# EXTRACTED TEXT
▬▬▬▬▬▬▬▬▬▬

Last week I wrote about a lull I’ve been going through. A mild case of the blues. (Quite mild, in fact.) Although the entry was somewhat about depression, I don’t think it was a downer. It’s not often — I don’t think — that I write an entry with woe-is-me tones, even though at the end of the entry I turned more upbeat and put a positive spin on how things were going by telling you everything’s OK. It was cathartic to write that entry. I’d been feeling somewhat down, yet for weeks I hadn’t tried to articulate what was going on. Not in writing, not with Kathryn. After examining the past month or so by sitting down and trying to explain in blog form what I was going through, I realized what I was going through.
Does that make sense?
I often think, while I’m writing and when I have those “A-ha! That’s what it is!” moments, about a quotation I remember from a writing class. I apologize, though, because I can’t remember who it belongs to, so let me paraphrase:
I don’t know what I’m saying until I see what I’ve said.
I would argue that the same is true about my illness. I don’t really know how to feel about my diabetes until I write about it. And I’d also add, or until I talk to someone about it.
It’s true. I can go all noble and say that I’ll think about my illness — my self-management, how I’m doing with my daily routines, what I need to do better or what might be leading me the wrong way. I can contemplate these things while walking the dog or on the treadmill at the gym, or any time I have some spare time to reflect. But nothing comes of it until I write it down. Or until I talk it out with my wife or a doctor (I don’t really talk any of my diabetes things out with friends; I spare them that.).

▬▬▬▬▬▬▬▬▬▬

# DATA RECORDS
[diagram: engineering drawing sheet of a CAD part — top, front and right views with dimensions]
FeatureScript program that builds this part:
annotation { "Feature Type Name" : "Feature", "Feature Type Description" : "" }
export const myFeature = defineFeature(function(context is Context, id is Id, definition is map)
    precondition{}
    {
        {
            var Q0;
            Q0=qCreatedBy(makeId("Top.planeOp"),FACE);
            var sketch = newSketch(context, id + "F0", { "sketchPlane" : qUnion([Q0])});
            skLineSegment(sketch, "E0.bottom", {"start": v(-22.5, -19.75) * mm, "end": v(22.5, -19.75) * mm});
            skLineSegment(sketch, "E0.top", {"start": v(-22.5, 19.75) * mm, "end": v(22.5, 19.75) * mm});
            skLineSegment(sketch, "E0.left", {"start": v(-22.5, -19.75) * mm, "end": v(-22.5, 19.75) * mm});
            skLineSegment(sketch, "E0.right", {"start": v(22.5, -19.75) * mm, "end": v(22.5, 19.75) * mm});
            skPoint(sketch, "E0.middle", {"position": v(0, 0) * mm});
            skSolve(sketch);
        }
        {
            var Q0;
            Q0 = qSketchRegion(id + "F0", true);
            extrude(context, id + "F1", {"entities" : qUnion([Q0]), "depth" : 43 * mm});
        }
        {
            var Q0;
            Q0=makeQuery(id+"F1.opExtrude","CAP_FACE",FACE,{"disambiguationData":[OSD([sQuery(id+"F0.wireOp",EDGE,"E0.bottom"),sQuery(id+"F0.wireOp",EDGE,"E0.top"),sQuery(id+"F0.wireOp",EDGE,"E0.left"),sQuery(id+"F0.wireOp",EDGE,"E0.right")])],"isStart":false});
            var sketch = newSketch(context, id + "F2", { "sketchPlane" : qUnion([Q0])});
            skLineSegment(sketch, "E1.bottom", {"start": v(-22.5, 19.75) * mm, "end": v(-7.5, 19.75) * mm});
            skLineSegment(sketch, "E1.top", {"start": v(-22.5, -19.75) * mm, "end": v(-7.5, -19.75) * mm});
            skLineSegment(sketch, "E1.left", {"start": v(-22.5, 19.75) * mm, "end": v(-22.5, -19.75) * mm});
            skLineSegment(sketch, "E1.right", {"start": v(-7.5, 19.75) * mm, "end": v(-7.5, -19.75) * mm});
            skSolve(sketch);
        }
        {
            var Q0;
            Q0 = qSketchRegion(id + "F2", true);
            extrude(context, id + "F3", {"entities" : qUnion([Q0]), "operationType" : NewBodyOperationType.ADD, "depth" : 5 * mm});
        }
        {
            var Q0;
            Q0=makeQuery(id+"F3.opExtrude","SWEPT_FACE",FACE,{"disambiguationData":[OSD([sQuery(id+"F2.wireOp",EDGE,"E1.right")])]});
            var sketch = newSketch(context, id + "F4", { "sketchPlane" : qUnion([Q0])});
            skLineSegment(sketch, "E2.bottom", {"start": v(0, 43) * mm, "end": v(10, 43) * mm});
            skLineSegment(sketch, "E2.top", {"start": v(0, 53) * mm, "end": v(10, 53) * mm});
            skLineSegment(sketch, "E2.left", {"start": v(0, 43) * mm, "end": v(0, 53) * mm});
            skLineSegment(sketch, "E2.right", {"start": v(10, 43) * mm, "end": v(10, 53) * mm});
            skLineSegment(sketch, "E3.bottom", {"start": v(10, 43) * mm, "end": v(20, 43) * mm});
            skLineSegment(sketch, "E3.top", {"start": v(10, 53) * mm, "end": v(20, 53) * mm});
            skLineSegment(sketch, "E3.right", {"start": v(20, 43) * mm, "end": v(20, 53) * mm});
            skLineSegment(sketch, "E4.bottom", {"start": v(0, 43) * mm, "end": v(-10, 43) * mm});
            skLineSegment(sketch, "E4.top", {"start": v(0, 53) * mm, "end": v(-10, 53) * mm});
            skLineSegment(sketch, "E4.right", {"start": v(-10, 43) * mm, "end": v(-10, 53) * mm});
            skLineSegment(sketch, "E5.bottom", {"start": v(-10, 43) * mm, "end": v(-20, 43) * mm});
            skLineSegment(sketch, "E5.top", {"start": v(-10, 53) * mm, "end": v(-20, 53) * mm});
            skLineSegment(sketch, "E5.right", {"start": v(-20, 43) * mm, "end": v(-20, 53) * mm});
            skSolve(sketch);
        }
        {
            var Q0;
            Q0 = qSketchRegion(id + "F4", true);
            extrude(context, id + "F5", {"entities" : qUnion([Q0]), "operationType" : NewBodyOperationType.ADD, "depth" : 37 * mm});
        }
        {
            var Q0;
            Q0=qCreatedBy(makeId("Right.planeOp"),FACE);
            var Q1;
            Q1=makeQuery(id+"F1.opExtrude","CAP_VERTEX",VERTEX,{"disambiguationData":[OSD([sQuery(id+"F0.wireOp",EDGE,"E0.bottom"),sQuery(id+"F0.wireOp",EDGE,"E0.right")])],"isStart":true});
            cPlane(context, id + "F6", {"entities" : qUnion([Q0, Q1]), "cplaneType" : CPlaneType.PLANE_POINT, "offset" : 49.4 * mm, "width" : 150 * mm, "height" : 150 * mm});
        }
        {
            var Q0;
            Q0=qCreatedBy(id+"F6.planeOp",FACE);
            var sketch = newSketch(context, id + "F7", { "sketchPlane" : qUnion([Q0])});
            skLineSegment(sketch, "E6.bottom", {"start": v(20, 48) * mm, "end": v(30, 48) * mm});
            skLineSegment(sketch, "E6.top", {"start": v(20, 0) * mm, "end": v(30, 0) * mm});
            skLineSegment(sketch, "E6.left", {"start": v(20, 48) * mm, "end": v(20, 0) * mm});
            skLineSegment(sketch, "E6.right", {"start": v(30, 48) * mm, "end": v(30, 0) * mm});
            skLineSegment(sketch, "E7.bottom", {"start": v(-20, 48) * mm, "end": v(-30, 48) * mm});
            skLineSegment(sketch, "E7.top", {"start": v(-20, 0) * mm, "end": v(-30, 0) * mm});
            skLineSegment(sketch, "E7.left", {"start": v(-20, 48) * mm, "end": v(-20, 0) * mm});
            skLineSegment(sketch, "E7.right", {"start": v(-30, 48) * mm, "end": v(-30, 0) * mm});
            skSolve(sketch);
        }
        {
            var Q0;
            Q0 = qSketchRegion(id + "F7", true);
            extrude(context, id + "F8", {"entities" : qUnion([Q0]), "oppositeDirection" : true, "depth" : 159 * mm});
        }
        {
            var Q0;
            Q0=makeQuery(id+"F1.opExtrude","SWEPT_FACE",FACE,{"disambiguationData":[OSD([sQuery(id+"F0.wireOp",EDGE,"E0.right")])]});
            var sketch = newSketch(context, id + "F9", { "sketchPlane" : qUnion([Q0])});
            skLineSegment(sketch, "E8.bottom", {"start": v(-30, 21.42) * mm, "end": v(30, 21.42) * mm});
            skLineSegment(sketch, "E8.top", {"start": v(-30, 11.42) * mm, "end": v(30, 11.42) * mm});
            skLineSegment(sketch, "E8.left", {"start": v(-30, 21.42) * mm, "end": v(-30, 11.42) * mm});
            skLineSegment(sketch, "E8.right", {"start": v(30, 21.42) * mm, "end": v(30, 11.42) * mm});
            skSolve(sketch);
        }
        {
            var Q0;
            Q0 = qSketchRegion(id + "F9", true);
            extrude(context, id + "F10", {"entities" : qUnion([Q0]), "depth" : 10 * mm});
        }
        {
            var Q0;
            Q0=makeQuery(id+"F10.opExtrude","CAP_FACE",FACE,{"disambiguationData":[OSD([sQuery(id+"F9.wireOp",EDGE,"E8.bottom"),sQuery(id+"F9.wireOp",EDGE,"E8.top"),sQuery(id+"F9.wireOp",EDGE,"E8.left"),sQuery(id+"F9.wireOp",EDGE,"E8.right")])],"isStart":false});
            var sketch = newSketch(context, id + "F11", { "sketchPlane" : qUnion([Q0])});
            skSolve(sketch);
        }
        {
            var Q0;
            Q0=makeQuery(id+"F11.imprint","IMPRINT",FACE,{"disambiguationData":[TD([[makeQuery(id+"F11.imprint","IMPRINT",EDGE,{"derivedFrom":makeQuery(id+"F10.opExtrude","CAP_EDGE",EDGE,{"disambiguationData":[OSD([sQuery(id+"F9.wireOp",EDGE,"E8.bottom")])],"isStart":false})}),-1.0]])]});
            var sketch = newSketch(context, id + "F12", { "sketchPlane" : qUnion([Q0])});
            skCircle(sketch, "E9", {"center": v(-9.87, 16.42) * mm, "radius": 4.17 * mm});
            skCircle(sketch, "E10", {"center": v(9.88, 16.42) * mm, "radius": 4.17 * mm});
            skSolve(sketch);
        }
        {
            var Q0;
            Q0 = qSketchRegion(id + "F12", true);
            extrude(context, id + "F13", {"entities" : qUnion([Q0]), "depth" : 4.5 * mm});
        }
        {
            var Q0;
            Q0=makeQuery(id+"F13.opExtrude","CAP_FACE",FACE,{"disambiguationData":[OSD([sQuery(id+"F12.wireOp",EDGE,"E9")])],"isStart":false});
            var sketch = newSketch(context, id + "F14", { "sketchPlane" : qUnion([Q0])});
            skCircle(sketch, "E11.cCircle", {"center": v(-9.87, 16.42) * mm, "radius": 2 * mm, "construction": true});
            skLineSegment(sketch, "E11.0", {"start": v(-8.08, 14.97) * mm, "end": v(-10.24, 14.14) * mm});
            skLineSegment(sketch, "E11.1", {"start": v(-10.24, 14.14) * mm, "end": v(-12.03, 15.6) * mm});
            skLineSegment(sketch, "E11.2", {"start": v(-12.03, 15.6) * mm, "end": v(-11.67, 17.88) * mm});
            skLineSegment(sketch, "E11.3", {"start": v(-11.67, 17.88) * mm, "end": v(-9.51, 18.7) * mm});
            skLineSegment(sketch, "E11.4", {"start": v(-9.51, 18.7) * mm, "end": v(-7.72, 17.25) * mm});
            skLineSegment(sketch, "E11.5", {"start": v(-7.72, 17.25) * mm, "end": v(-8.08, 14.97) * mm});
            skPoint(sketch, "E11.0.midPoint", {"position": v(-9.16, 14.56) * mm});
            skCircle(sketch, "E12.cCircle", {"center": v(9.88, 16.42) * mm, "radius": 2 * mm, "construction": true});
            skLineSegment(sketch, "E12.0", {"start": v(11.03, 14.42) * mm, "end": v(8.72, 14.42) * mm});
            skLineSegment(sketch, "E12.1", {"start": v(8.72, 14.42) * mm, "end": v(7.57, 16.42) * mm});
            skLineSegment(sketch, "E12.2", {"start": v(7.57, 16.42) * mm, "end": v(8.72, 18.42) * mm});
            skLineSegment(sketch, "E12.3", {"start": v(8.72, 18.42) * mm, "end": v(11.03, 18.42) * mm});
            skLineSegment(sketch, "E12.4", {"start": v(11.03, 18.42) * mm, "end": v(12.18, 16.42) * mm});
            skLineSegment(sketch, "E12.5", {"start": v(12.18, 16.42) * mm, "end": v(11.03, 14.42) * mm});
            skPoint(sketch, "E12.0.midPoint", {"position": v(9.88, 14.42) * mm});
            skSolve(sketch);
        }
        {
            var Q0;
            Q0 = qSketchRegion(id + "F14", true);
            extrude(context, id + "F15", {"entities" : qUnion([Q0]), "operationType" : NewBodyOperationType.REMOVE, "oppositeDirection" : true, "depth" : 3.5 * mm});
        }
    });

▬▬▬▬▬▬▬▬▬▬

# EXERCISE INSTRUCTIONS
Continue the blog entry about writing through diabetes, beginning right after its final sentence.

# RESULT OF THE TASK
Now I’m not saying I want confessional entries about my blues to be the norm. Thankfully the blahs are few and far between for me — and why that is is a long, long series of entries at some unspecified point in the future (maybe?). Confessional is, however, a pretty good description of the way I approach this blog. Not a whole lot’s off limits regarding my life and my illness.
While I don’t have statistical data regarding my topics, no keyword database to mine for info, and while I’m not going to go back through my blog entries and attempt to tally what I think are overall positive entries vs. the overall negative, I speculate that a vast majority of my roughly 250 entries have a positive tone. Why, then, why do I write the blog and tend to spin/stay positive? It’s because I’m writing for me, dear readers, as much as I write for you. I do want to participate in the diabetes community and share with you how I’m doing and my ways of being in my world — which happens to have diabetes in it. I get a lot out of the writing, though. My blog entries aren’t from a purely altruistic base. My existence as a person with diabetes is further clarified, however briefly, little by little, by tapping away on a keyboard for an hour or so each week.